Resident H Kapadia, who has been living in the area for nearly five decades and who stays just a building away from the crumbling building claims that, “the rat invasion is definitely because of this dump. I have a car rental agency here and my cars are constantly on the move.
But, residents’ cars who are parked for a while here, have wires eaten up by rats.” Like the others, Kapadia says the snake problem too is becoming acute. “Just a couple of days ago we had a snake in my building. I had to call a snake catcher from a residential colony not too far away. Now, he has warned the tenant that the mother of the snake will be on the prowl, so we have to be careful.”
When told that snakes could be coming in from the back portion of Malabar Hill just adjacent to the area, residents agree that it could be possible but add that snakes could be hiding in the rubbish dump too. “So high is the rubbish piled that we do not know what is inside.

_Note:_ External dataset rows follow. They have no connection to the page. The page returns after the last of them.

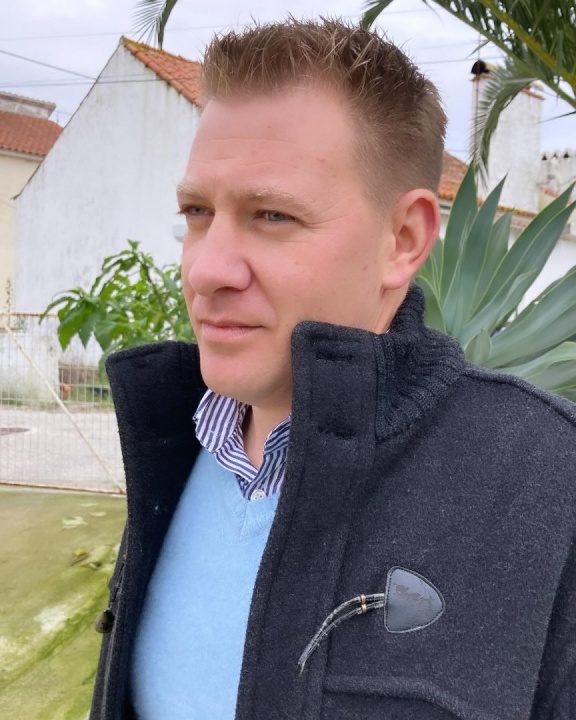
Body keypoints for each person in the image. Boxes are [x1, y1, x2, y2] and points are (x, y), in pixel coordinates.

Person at [90, 18, 576, 720]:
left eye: (271, 215)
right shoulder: (174, 444)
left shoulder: (547, 483)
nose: (205, 269)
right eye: (196, 211)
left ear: (402, 240)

Meanwhile, this empty structure which nobody seems to know about, there is a buzz that it belongs to a political party, has become a convenient dustbin for those who want to get rid of rubbish. People are at their wits end about how to tackle this.
“The monsoon is going to compound problems. Are we supposed to not breathe at all when we pass this dump? Hold our noses? Or, simply accept rats as part of the package of living here?” they ask in frustration and anger.
What the BMC says
Assistant Municipal Commissioner P R Masurkar in charge of the ‘D’ ward, which covers Babulnath area, says that he is unaware of the problem and will have to speak to the concerned department with reference to this.
What is Leptospirosis?
Leptospirosis is caused by infection with bacteria of the genus Leptospira and affects humans as well as other animals. Leptospirosis is among the world’s most common diseases that transmits from animals to people (zoonosis). The infection is commonly transmitted to humans by allowing water that has been contaminated by animal urine to come in contact with unhealed breaks in the skin, the eyes, or with the mucous membranes.

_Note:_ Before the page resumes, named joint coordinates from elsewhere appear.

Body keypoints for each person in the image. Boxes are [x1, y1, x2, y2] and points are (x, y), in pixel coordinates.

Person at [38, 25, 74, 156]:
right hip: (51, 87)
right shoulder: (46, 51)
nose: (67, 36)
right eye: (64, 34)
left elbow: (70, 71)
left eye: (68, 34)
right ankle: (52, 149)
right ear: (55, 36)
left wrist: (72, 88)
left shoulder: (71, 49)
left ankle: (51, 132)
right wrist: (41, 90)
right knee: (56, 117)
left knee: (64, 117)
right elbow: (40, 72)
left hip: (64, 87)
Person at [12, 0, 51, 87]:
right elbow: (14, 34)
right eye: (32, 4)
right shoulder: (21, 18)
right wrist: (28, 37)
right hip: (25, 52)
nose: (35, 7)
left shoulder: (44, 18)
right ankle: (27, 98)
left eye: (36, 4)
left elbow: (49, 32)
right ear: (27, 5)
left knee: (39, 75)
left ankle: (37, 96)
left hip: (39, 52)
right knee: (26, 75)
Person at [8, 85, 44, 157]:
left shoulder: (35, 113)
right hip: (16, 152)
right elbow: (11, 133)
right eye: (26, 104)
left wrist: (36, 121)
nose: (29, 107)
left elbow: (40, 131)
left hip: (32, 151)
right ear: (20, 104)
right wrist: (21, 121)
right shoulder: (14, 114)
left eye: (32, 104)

Babulnath, one of Mumbai’s most affluent areas, leading up to tony Walkeshwar and Malabar Hill has one of the highest priced real estate in the city. The area is a mix of the old and new with the Babulnath Mandir being the landmark of the place.
Here small two and three-storeyed structures with their old world charm rub noses with skyscrapers. There are a majority of Gujarati residents, but there is a substantial Parsi presence here too. The Khareghat Parsi Colony is part of Babulnath.